Le Mal est profond. En Algérie, on aime bien le dire, le penser.

Parfois, cette sentence exaspère, ou aboutit au fatalisme. Mais parfois, elle se révèle comme une occasion de dépassement. Aujourd’hui, les Algériens se retrouvent dans la rue, puissants, rassemblés, rieurs et heureux, comme plongés dans le vertige des retrouvailles. Et ils découvrent l’angoissante question du «politique» dont ils ont été depuis toujours dépossédés. Qui est qui ? Qui représente quoi ? Expérience de l’obligation de déléguer pour parler sans cacophonie, mais aussi d’accepter les différences. Le Pouvoir nous a habitué à la pensée unique, le parti unique et la non-pensée unique. Aujourd’hui, pour nous, la différence est inquiétante, nouvelle, angoissante et presque heureuse. On a l’intuition qu’être différent n’est pas être traître mais être riche. Mais cette intuition est encore fragile.

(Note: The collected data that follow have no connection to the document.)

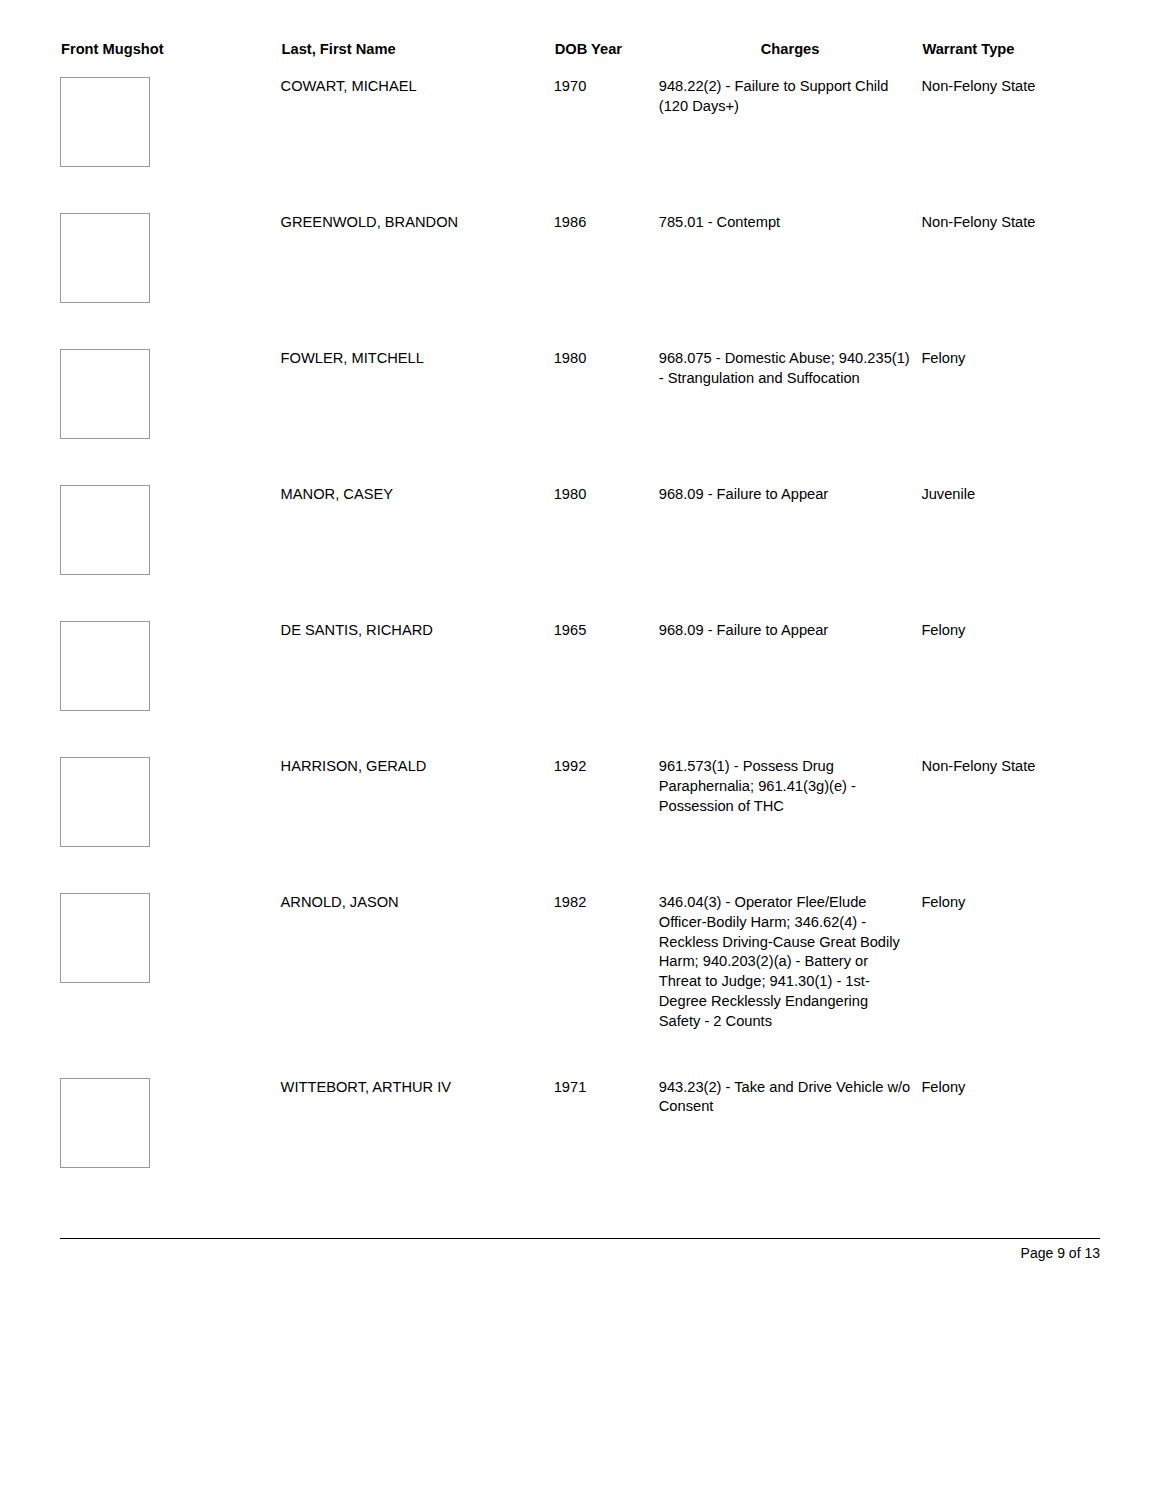| Front Mugshot | Last, First Name | DOB Year | Charges | Warrant Type |
| --- | --- | --- | --- | --- |
| | COWART, MICHAEL | 1970 | 948.22(2) - Failure to Support Child (120 Days+) | Non-Felony State |
| | GREENWOLD, BRANDON | 1986 | 785.01 - Contempt | Non-Felony State |
| | FOWLER, MITCHELL | 1980 | 968.075 - Domestic Abuse; 940.235(1) - Strangulation and Suffocation | Felony |
| | MANOR, CASEY | 1980 | 968.09 - Failure to Appear | Juvenile |
| | DE SANTIS, RICHARD | 1965 | 968.09 - Failure to Appear | Felony |
| | HARRISON, GERALD | 1992 | 961.573(1) - Possess Drug Paraphernalia; 961.41(3g)(e) - Possession of THC | Non-Felony State |
| | ARNOLD, JASON | 1982 | 346.04(3) - Operator Flee/Elude Officer-Bodily Harm; 346.62(4) - Reckless Driving-Cause Great Bodily Harm; 940.203(2)(a) - Battery or Threat to Judge; 941.30(1) - 1st-Degree Recklessly Endangering Safety - 2 Counts | Felony |
| | WITTEBORT, ARTHUR IV | 1971 | 943.23(2) - Take and Drive Vehicle w/o Consent | Felony |
Page 9 of 13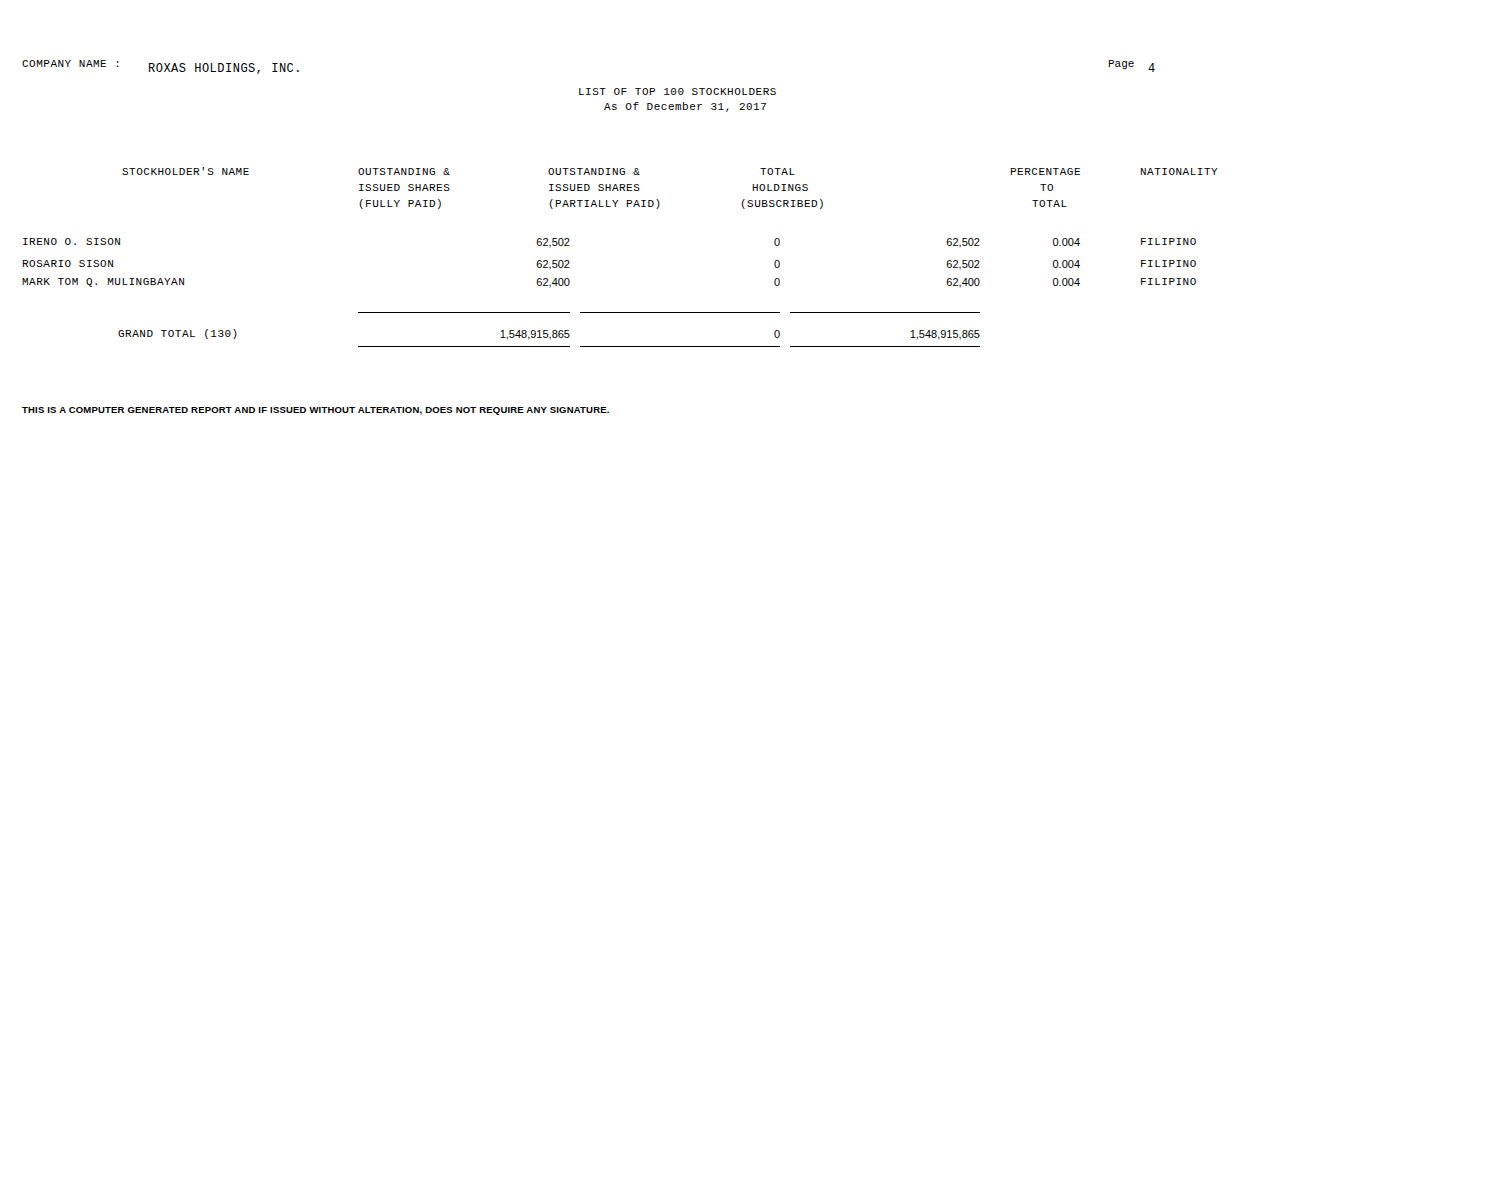COMPANY NAME :
ROXAS HOLDINGS, INC.
Page
4
LIST OF TOP 100 STOCKHOLDERS
As Of December 31, 2017
STOCKHOLDER'S NAME
OUTSTANDING &
ISSUED SHARES
(FULLY PAID)
OUTSTANDING &
ISSUED SHARES
(PARTIALLY PAID)
TOTAL
HOLDINGS
(SUBSCRIBED)
PERCENTAGE
TO
TOTAL
NATIONALITY
IRENO O. SISON
62,502
0
62,502
0.004
FILIPINO
ROSARIO SISON
62,502
0
62,502
0.004
FILIPINO
MARK TOM Q. MULINGBAYAN
62,400
0
62,400
0.004
FILIPINO
GRAND TOTAL (130)
1,548,915,865
0
1,548,915,865
THIS IS A COMPUTER GENERATED REPORT AND IF ISSUED WITHOUT ALTERATION, DOES NOT REQUIRE ANY SIGNATURE.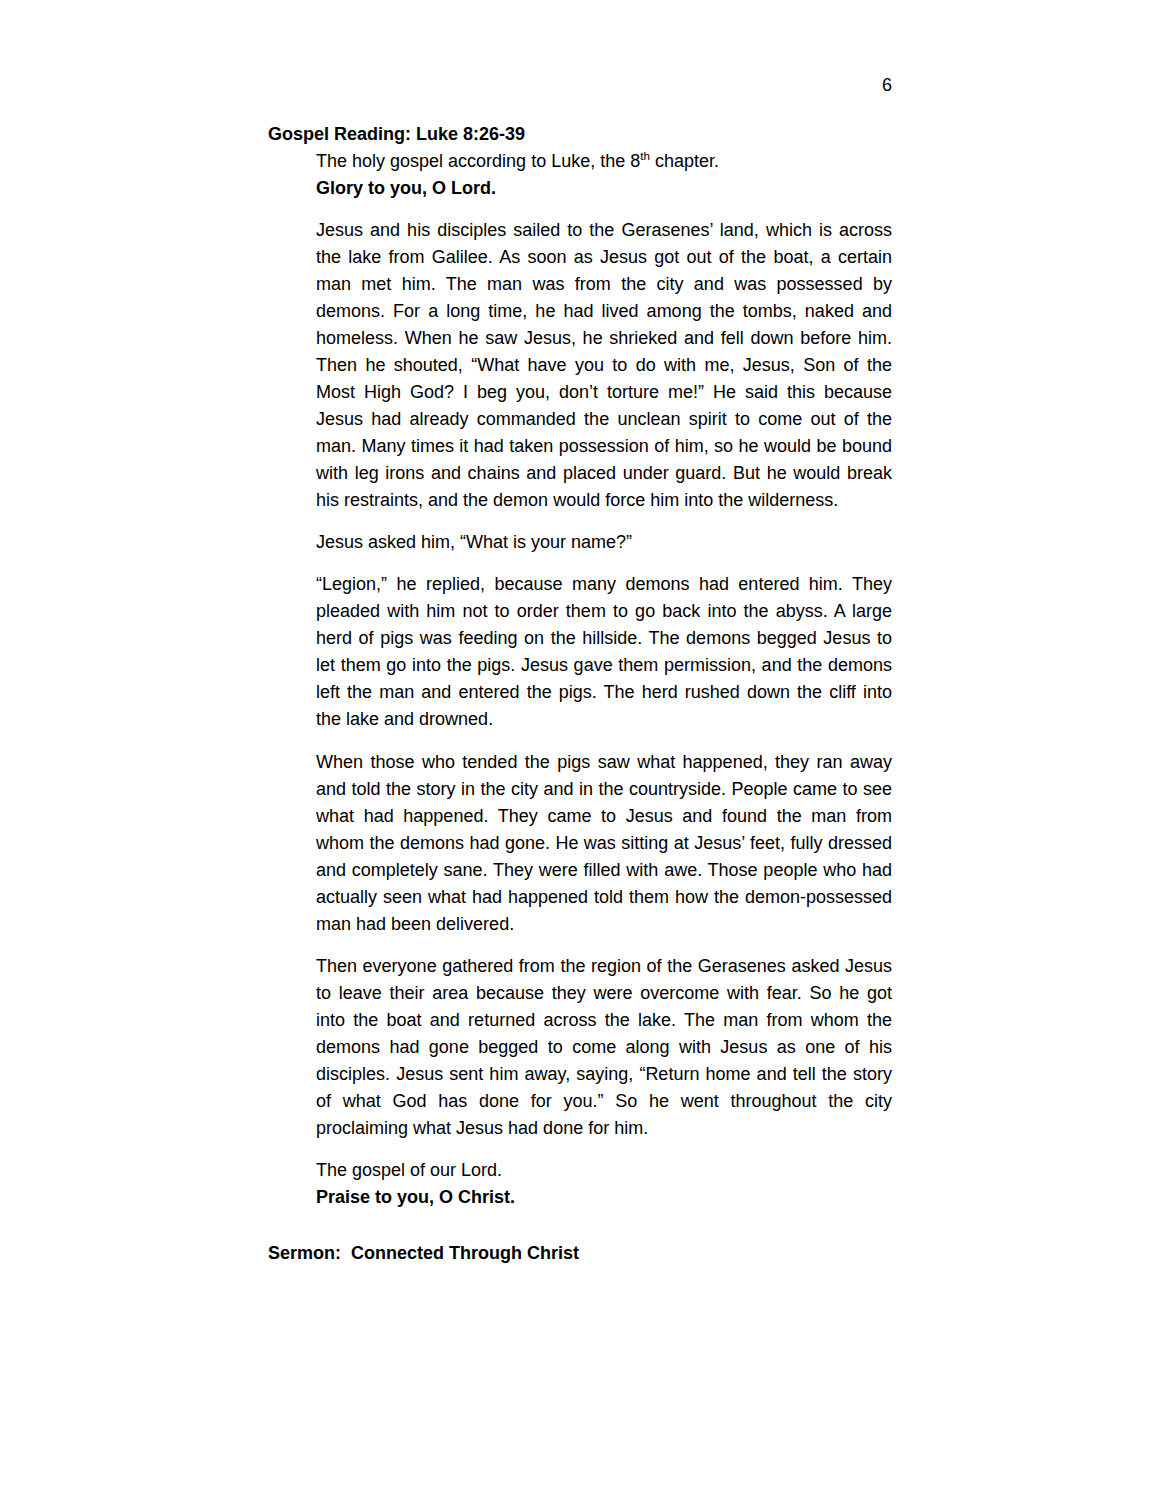6
Gospel Reading: Luke 8:26-39
The holy gospel according to Luke, the 8th chapter.
Glory to you, O Lord.
Jesus and his disciples sailed to the Gerasenes’ land, which is across the lake from Galilee. As soon as Jesus got out of the boat, a certain man met him. The man was from the city and was possessed by demons. For a long time, he had lived among the tombs, naked and homeless. When he saw Jesus, he shrieked and fell down before him. Then he shouted, “What have you to do with me, Jesus, Son of the Most High God? I beg you, don’t torture me!” He said this because Jesus had already commanded the unclean spirit to come out of the man. Many times it had taken possession of him, so he would be bound with leg irons and chains and placed under guard. But he would break his restraints, and the demon would force him into the wilderness.
Jesus asked him, “What is your name?”
“Legion,” he replied, because many demons had entered him. They pleaded with him not to order them to go back into the abyss. A large herd of pigs was feeding on the hillside. The demons begged Jesus to let them go into the pigs. Jesus gave them permission, and the demons left the man and entered the pigs. The herd rushed down the cliff into the lake and drowned.
When those who tended the pigs saw what happened, they ran away and told the story in the city and in the countryside. People came to see what had happened. They came to Jesus and found the man from whom the demons had gone. He was sitting at Jesus’ feet, fully dressed and completely sane. They were filled with awe. Those people who had actually seen what had happened told them how the demon-possessed man had been delivered.
Then everyone gathered from the region of the Gerasenes asked Jesus to leave their area because they were overcome with fear. So he got into the boat and returned across the lake. The man from whom the demons had gone begged to come along with Jesus as one of his disciples. Jesus sent him away, saying, “Return home and tell the story of what God has done for you.” So he went throughout the city proclaiming what Jesus had done for him.
The gospel of our Lord.
Praise to you, O Christ.
Sermon: Connected Through Christ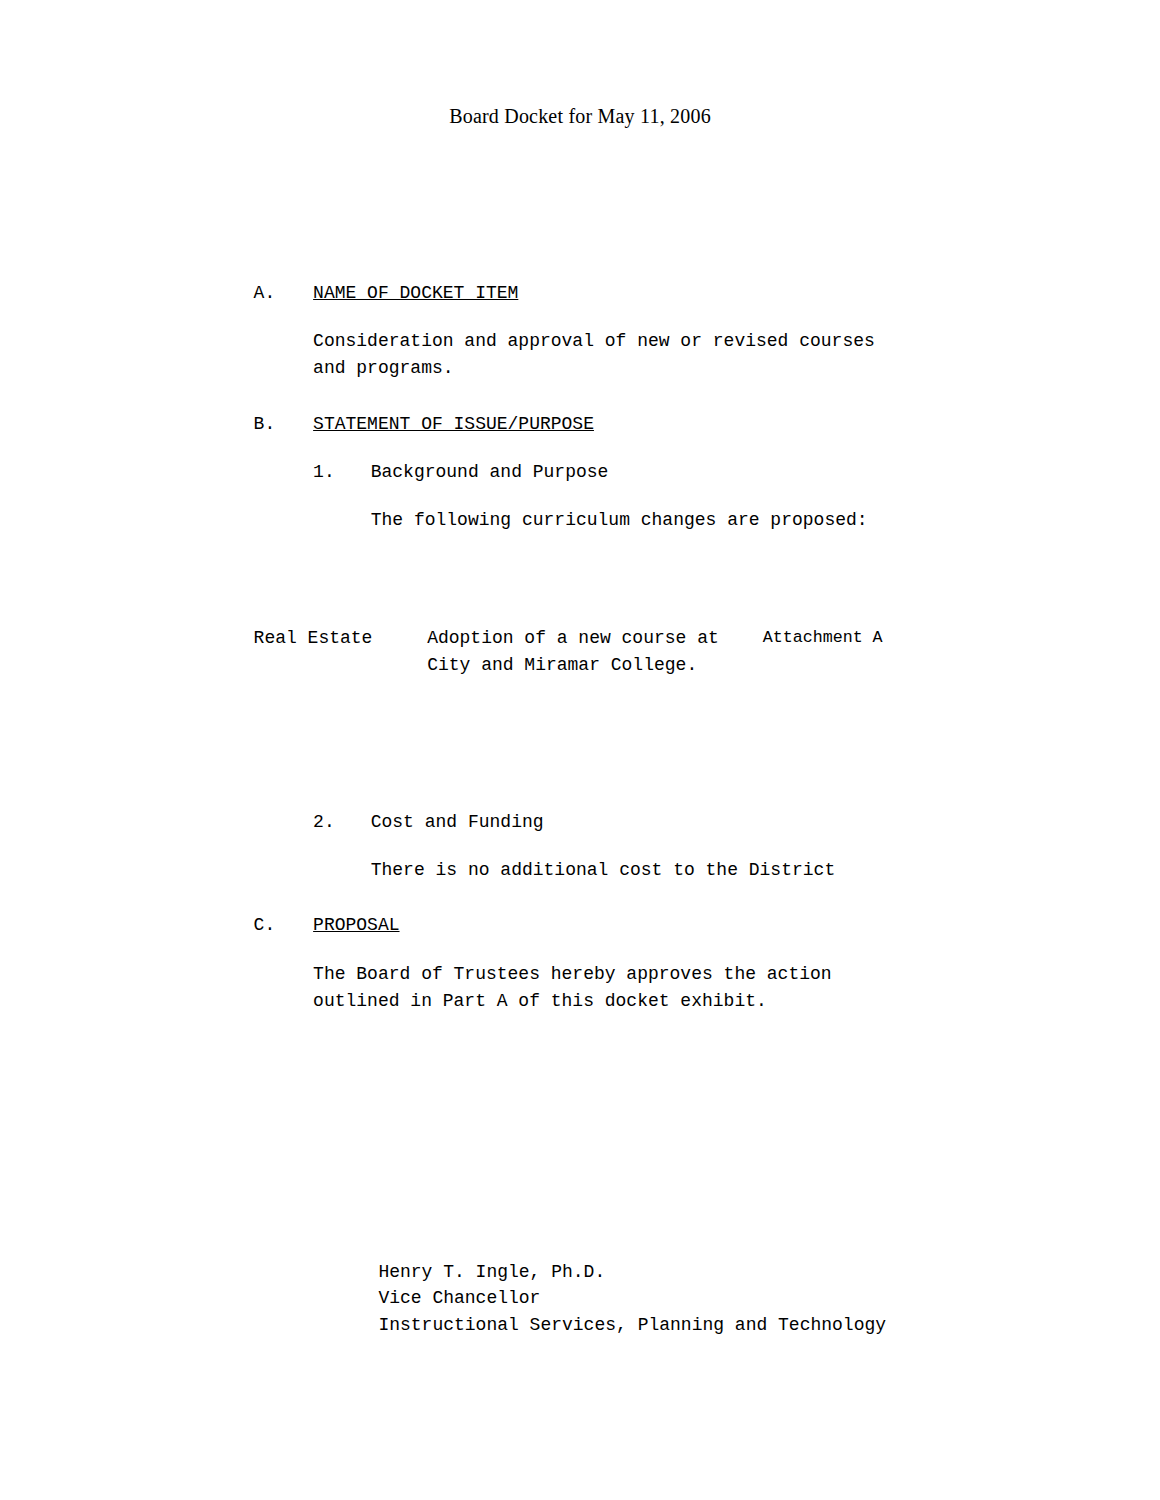Board Docket for May 11, 2006
A.
NAME OF DOCKET ITEM
Consideration and approval of new or revised courses and programs.
B.
STATEMENT OF ISSUE/PURPOSE
1.
Background and Purpose
The following curriculum changes are proposed:
| Real Estate | Adoption of a new course at City and Miramar College. | Attachment A |
2.
Cost and Funding
There is no additional cost to the District
C.
PROPOSAL
The Board of Trustees hereby approves the action outlined in Part A of this docket exhibit.
Henry T. Ingle, Ph.D.
Vice Chancellor
Instructional Services, Planning and Technology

L’angoisse de la représentativité face au Régime, de l’obligation de trouver des «représentants», des porte-parole se heurte à la méfiance. Le Régime a depuis toujours fraudé, corrompu la notion d’élu et de délégué. Elle signifie, depuis des décennies, triche et trahison. Du coup, on en a peur. On veut continuer une Révolution mais sans accepter son aboutissement politique. «Il ne me représente pas» est l’autre slogan triste de «Dégagez». Pire encore, on est dans l’élan de l’absolu : on croit que celui qui va porter notre parole, aujourd’hui, va le faire à vie, pour toujours, alors qu’il s’agit seulement de délégation pour une transition. Une période fixe pour permettre de faire survivre l’Etat et la passion, au temps. La méfiance est de mise mais la transformer en loi est une impasse. On se retrouve, alors, tenté par l’exclusion au nom de l’unanimisme. Et pourtant nous sommes là dans nos différences. Et si nous devons déléguer, nous le ferons avec le prisme large de ces différences, pas avec l’idée de l’absolu et de l’exclusion. Aucun Algérien ne peut représenter toute cette révolution, mais certains peuvent aider à représenter certains de ses courants de fond, corporations, passions, régions, classe d’âge... etc. Il ne faut pas trop se hâter, mais cette voie nous aidera à apprendre ce qu’est le consensus tout en maintenant vives et riches nos différences. Un pays n’est pas la terre uniquement. C’est cet équilibre qui vous maintient debout ou vivant, entre les mille contradictions de l’apesanteur, de l’histoire, des langues et des cultures. Un pays, c’est un choix de vivre ensemble et pas un lot de terrain morcelé.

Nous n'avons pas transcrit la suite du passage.